National
Child Passenger Safety Week
Research Update
Child Passengers Killed in
Alcohol-Related Crashes Usually Riding with a Drinking Driver
Quinlan
KP, Brewer RD, Sleet DA, Dellinger AM.
Characteristics of child passenger deaths and injuries
involving drinking drivers. Journal
of the American Medical Association 2000;(283)17:2249-52.
A CDC study published in the May 3, 2000 issue
of the Journal of the American Medical Association indicates
that of the 5,555 child passengers younger than 15-years-old killed
in drinking driver-related crashes during 1985-1996, 64% (3,556)

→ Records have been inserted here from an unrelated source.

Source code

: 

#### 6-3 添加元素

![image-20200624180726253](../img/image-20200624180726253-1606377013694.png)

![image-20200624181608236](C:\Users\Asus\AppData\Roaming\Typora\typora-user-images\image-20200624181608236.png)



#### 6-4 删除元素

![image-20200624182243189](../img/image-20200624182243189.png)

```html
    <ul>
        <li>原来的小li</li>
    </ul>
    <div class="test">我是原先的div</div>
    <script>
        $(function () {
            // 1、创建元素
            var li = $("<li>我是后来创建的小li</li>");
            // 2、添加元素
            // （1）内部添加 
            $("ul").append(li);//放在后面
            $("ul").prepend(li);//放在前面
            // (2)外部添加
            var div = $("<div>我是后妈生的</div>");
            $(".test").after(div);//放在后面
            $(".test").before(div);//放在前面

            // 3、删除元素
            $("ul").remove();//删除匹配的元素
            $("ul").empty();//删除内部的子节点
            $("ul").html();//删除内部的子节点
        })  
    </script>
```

were riding in the vehicle with the drinking driver.
The drinking driver was typically old enough to be the age of
the child's parent or caregiver.
Analyzing national crash data from the Fatality Analysis
Reporting System maintained by the National Highway Traffic Safety
Administration, CDC researchers found that fatality rates for child
passengers killed while being transported by a drinking driver
declined from 1985 through 1990 but remained virtually unchanged
from 1991 through 1996. The
study also found that as the blood alcohol concentration of the
child's driver increased, child restraint use decreased.
Implications
for Prevention
The
authors recommend that strategies to specifically deter individuals
from drinking and driving with children in the vehicle should be
added to existing policies that deter
alcohol-impaired driving in general (e.g.,
administrative license revocation, mandatory substance abuse
assessment and treatment for DUI offenders).
Suggested strategies include the following:
- States should consider
lower legal blood alcohol limits for drivers transporting children.
- The effectiveness of current child endangerment laws
(special sanctions for drivers convicted of DUI with a child in the
vehicle) should be evaluated.
- Families can adopt their own zero alcohol tolerance
policy when transporting children.
- Health care providers can screen adult patients for
alcohol problems and provide them with or refer them to appropriate
treatment.
- Health care providers can
include information on the dangers to child passengers when they
counsel their patients about the risks of alcohol-impaired driving.
- States should strictly enforce existing child safety
seat laws and pass primary seat belt laws that cover all children in
all seating positions in the vehicle.